§ **Esercizio proposto**
Aggiorna le voci dalla prima riga fino alla riga che contiene "1L144 4L47 33L40", compresa, sostituendo "crops" con "cropland". Lascia invariato tutto il resto e riporta soltanto queste righe.

§ **Dati in ingresso**
#####
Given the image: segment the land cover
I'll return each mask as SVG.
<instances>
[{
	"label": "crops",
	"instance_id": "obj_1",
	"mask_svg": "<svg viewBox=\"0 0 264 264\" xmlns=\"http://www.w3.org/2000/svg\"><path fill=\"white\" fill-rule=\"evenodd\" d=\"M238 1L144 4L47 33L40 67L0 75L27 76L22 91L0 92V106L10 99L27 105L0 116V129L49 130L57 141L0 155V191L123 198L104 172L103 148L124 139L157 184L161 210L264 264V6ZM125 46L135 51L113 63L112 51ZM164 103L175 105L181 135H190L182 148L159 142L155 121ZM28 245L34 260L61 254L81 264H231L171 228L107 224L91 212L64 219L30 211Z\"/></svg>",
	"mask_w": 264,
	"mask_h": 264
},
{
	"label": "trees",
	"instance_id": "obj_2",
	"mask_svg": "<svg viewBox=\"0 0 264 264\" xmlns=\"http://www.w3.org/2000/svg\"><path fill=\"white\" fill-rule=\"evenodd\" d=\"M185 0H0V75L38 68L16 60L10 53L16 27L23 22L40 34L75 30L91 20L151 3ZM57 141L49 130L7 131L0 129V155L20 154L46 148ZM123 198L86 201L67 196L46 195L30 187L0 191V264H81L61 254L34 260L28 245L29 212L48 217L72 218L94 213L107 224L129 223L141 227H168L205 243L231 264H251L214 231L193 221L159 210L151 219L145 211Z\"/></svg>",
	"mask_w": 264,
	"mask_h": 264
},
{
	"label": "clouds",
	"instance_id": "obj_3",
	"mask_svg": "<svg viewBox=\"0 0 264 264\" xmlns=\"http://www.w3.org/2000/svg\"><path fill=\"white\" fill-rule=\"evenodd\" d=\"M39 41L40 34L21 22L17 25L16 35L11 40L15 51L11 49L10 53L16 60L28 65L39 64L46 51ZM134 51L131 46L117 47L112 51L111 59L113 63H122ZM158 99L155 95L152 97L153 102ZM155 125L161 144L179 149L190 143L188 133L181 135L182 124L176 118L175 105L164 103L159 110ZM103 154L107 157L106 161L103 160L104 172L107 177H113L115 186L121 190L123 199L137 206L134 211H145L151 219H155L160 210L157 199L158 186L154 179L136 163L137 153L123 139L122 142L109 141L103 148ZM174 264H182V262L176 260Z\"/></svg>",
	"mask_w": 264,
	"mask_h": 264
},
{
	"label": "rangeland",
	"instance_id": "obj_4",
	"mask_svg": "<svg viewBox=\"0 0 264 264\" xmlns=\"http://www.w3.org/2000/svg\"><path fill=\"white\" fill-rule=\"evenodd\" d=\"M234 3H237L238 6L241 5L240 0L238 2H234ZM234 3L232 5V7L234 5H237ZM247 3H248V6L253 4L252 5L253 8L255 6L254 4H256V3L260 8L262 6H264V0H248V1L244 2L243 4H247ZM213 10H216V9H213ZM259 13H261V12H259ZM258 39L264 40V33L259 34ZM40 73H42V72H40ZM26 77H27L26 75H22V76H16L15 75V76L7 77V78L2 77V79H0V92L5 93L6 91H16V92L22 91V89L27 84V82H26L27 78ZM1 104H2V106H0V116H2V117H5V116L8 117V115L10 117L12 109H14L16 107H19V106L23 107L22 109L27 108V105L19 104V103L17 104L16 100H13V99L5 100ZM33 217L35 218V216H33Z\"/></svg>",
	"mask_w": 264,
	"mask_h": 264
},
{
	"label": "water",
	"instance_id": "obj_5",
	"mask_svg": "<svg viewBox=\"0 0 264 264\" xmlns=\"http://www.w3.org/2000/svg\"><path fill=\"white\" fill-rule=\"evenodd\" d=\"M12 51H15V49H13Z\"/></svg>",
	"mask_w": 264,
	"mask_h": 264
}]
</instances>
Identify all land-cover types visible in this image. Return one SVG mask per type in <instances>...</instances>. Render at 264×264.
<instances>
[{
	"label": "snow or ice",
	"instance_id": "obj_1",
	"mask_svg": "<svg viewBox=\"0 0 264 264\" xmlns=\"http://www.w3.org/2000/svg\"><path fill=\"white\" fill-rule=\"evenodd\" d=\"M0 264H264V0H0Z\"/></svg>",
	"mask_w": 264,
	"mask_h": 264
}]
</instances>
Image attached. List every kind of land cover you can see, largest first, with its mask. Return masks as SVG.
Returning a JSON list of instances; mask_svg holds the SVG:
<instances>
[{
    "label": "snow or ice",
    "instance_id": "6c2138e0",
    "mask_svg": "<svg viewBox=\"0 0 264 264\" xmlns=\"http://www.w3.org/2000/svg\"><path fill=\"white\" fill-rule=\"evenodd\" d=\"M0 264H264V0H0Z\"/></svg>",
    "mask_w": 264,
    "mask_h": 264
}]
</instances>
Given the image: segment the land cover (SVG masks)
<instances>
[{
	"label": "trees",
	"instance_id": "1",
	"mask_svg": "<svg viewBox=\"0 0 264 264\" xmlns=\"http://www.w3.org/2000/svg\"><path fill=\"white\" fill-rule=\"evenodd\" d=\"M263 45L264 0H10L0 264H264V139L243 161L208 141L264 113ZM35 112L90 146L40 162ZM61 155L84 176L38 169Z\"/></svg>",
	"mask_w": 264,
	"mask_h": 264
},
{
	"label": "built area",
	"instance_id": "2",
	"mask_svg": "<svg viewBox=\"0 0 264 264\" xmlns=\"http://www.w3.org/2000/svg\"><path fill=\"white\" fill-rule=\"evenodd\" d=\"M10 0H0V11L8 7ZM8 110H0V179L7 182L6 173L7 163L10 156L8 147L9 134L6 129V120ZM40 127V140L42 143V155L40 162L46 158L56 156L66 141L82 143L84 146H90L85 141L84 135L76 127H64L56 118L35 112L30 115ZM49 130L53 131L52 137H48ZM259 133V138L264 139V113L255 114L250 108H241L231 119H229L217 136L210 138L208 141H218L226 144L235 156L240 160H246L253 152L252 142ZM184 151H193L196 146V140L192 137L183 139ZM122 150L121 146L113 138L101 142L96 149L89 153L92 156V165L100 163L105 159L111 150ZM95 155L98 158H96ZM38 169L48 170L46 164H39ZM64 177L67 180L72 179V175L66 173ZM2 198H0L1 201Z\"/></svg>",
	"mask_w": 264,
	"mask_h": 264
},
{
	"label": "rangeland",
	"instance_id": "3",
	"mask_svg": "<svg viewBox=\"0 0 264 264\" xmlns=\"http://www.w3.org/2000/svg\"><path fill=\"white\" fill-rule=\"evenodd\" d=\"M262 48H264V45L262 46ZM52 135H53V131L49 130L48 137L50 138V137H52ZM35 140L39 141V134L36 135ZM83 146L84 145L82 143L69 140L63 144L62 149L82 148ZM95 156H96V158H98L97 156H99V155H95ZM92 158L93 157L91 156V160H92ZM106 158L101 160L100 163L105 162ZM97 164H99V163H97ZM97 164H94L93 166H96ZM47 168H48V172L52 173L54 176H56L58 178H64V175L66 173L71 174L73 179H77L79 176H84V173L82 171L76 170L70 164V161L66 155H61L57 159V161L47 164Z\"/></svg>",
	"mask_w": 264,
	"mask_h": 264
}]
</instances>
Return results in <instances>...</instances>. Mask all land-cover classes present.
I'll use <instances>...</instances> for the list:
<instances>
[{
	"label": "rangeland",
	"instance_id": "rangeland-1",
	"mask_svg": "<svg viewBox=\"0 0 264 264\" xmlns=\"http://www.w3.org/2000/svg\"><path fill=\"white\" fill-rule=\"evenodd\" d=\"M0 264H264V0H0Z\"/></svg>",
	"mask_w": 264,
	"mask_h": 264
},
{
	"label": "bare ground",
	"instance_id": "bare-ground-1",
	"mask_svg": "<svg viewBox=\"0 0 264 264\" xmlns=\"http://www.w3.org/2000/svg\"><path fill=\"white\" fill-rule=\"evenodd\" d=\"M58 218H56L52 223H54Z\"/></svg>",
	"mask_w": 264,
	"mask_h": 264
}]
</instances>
#####
§ **Risultato**
Given the image: segment the land cover
I'll return each mask as SVG.
<instances>
[{
	"label": "cropland",
	"instance_id": "obj_1",
	"mask_svg": "<svg viewBox=\"0 0 264 264\" xmlns=\"http://www.w3.org/2000/svg\"><path fill=\"white\" fill-rule=\"evenodd\" d=\"M238 1L144 4L47 33L40 67L0 75L27 76L22 91L0 92V106L10 99L27 105L0 116V129L49 130L57 141L0 155V191L123 198L104 172L103 148L124 139L157 184L161 210L264 264V6ZM125 46L135 51L113 63L112 51ZM164 103L175 105L181 135H190L182 148L159 142L155 121ZM28 245L34 260L61 254L81 264H231L171 228L107 224L91 212L64 219L30 211Z\"/></svg>",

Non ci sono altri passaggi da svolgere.